### WHAT YOU NEED TO DO
Keep every word the same. Repeat the records without their images.
Segment Start: PROVIDED MATERIAL
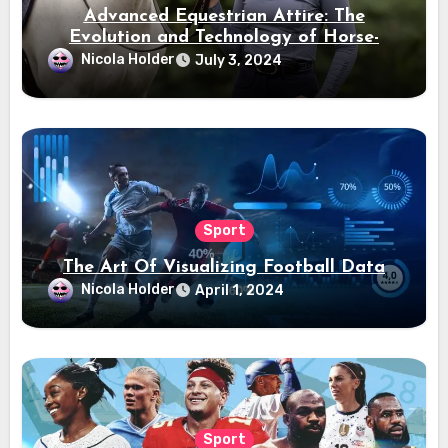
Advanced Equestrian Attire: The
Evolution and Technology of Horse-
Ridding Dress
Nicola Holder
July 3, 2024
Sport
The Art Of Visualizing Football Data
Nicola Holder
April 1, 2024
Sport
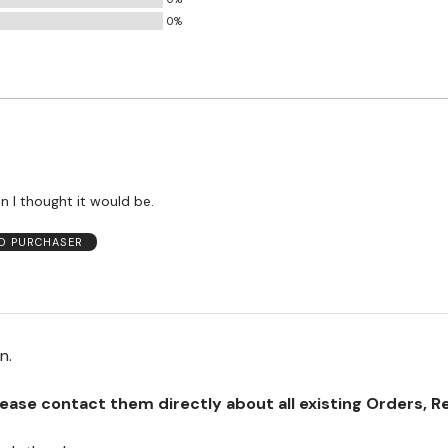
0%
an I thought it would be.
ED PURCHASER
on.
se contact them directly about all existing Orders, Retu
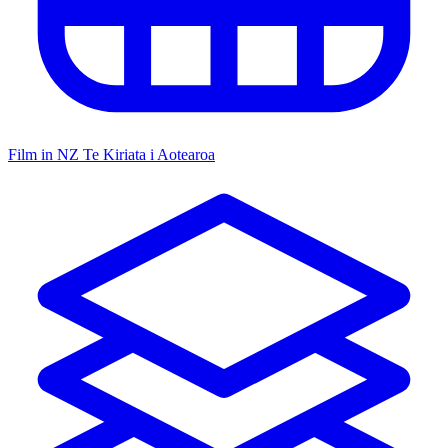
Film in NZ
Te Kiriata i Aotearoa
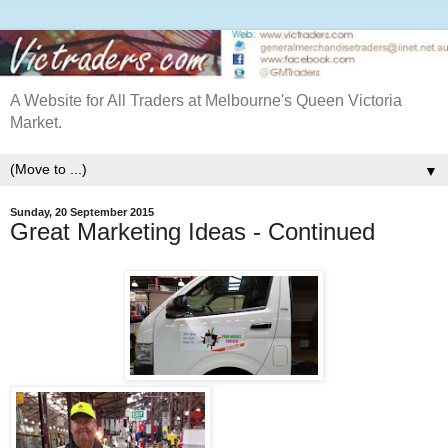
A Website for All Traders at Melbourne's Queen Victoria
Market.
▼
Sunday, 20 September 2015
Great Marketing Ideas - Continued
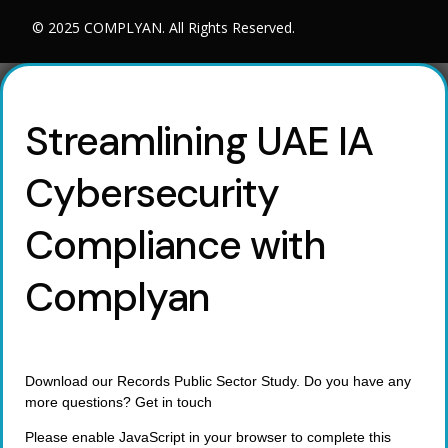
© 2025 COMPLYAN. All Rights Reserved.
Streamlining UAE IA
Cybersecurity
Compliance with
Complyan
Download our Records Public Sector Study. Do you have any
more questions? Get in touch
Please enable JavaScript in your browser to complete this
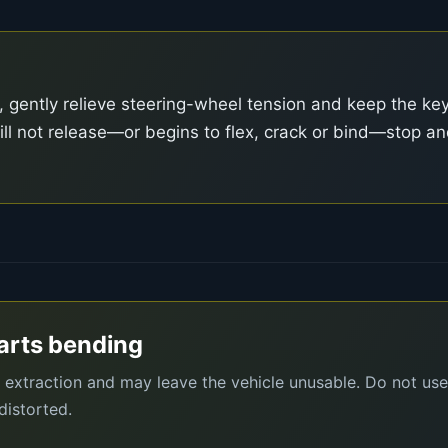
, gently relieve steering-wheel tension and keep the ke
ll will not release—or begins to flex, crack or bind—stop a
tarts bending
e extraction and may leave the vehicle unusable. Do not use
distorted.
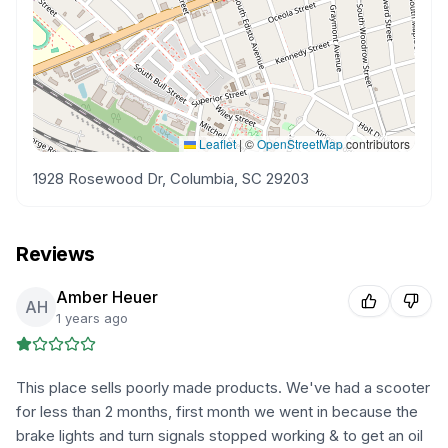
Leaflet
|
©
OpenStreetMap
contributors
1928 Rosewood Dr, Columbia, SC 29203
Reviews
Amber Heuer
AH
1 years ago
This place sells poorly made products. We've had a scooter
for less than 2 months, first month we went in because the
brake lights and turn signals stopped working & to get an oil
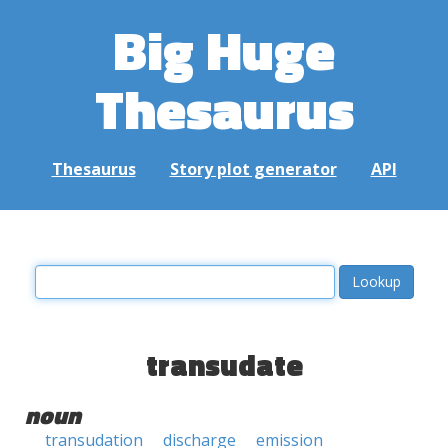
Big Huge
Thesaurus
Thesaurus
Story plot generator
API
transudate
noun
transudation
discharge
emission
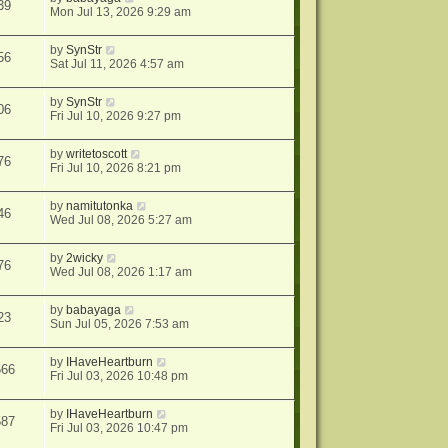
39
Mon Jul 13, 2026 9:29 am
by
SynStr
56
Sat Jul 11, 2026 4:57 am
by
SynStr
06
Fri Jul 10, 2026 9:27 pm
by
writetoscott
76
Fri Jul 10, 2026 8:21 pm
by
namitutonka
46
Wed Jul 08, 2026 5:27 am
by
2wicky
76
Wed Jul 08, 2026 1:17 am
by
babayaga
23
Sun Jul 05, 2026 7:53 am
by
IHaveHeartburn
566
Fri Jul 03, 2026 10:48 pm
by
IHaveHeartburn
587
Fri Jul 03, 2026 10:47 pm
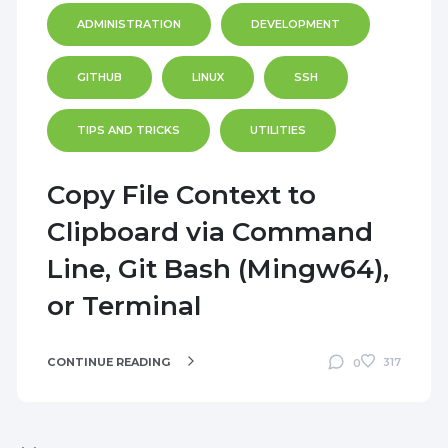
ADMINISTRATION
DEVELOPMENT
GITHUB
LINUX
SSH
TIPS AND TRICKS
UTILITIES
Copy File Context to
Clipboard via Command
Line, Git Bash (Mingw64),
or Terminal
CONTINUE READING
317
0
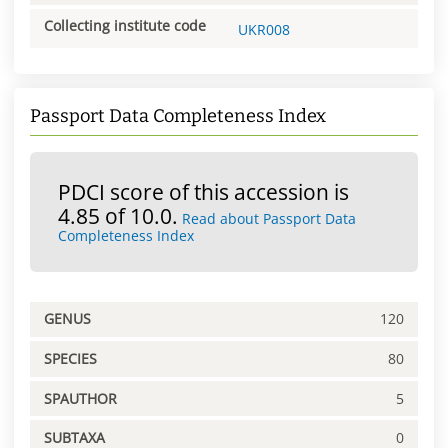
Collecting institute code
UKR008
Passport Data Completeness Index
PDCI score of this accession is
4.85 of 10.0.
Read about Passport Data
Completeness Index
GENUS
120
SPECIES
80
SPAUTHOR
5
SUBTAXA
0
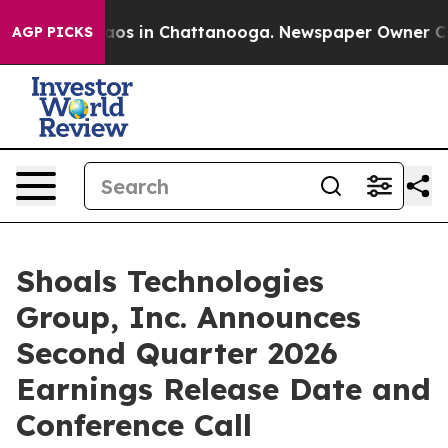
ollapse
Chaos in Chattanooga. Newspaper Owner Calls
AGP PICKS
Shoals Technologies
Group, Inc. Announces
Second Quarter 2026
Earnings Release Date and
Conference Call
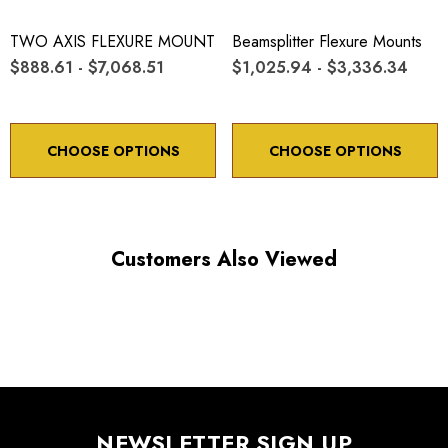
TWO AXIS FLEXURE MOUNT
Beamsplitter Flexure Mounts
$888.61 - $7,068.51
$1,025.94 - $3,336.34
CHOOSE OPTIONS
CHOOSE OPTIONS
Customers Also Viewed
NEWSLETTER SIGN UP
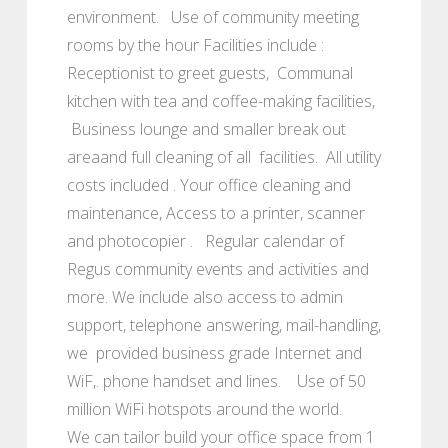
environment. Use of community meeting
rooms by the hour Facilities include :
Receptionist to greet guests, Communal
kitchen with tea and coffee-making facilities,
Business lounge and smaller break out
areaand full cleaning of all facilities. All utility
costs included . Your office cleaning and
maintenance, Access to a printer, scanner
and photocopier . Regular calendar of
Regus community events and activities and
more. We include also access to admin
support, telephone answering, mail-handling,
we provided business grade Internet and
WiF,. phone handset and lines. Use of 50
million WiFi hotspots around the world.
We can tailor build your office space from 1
Segment End: PROVIDED MATERIAL
### EXERCISE RESPONSE
Advanced Equestrian Attire: The
Evolution and Technology of Horse-
Ridding Dress
Nicola Holder
July 3, 2024
Sport
The Art Of Visualizing Football Data
Nicola Holder
April 1, 2024
Sport
0%
an I thought it would be.
ED PURCHASER
on.
se contact them directly about all existing Orders, Retu
Film in NZ
Te Kiriata i Aotearoa
A Website for All Traders at Melbourne's Queen Victoria
Market.
▼
Sunday, 20 September 2015
Great Marketing Ideas - Continued
© 2025 COMPLYAN. All Rights Reserved.
Streamlining UAE IA
Cybersecurity
Compliance with
Complyan
Download our Records Public Sector Study. Do you have any
more questions? Get in touch
Please enable JavaScript in your browser to complete this
, gently relieve steering-wheel tension and keep the ke
ll will not release—or begins to flex, crack or bind—stop a
tarts bending
e extraction and may leave the vehicle unusable. Do not use
distorted.
Leaflet
|
©
OpenStreetMap
contributors
1928 Rosewood Dr, Columbia, SC 29203
Reviews
Amber Heuer
AH
1 years ago
This place sells poorly made products. We've had a scooter
for less than 2 months, first month we went in because the
brake lights and turn signals stopped working & to get an oil
Big Huge
Thesaurus
Thesaurus
Story plot generator
API
transudate
noun
transudation
discharge
emission
39
Mon Jul 13, 2026 9:29 am
by
SynStr
56
Sat Jul 11, 2026 4:57 am
by
SynStr
06
Fri Jul 10, 2026 9:27 pm
by
writetoscott
76
Fri Jul 10, 2026 8:21 pm
by
namitutonka
46
Wed Jul 08, 2026 5:27 am
by
2wicky
76
Wed Jul 08, 2026 1:17 am
by
babayaga
23
Sun Jul 05, 2026 7:53 am
by
IHaveHeartburn
566
Fri Jul 03, 2026 10:48 pm
by
IHaveHeartburn
587
Fri Jul 03, 2026 10:47 pm
ADMINISTRATION
DEVELOPMENT
GITHUB
LINUX
SSH
TIPS AND TRICKS
UTILITIES
Copy File Context to
Clipboard via Command
Line, Git Bash (Mingw64),
or Terminal
CONTINUE READING
317
0
Collecting institute code
UKR008
Passport Data Completeness Index
PDCI score of this accession is
4.85 of 10.0.
Read about Passport Data
Completeness Index
GENUS
120
SPECIES
80
SPAUTHOR
5
SUBTAXA
0
ollapse
Chaos in Chattanooga. Newspaper Owner Calls
AGP PICKS
Shoals Technologies
Group, Inc. Announces
Second Quarter 2026
Earnings Release Date and
Conference Call
TWO AXIS FLEXURE MOUNT
Beamsplitter Flexure Mounts
$888.61 - $7,068.51
$1,025.94 - $3,336.34
CHOOSE OPTIONS
CHOOSE OPTIONS
Customers Also Viewed
NEWSLETTER SIGN UP
environment. Use of community meeting
rooms by the hour Facilities include :
Receptionist to greet guests, Communal
kitchen with tea and coffee-making facilities,
Business lounge and smaller break out
areaand full cleaning of all facilities. All utility
costs included . Your office cleaning and
maintenance, Access to a printer, scanner
and photocopier . Regular calendar of
Regus community events and activities and
more. We include also access to admin
support, telephone answering, mail-handling,
we provided business grade Internet and
WiF,. phone handset and lines. Use of 50
million WiFi hotspots around the world.
We can tailor build your office space from 1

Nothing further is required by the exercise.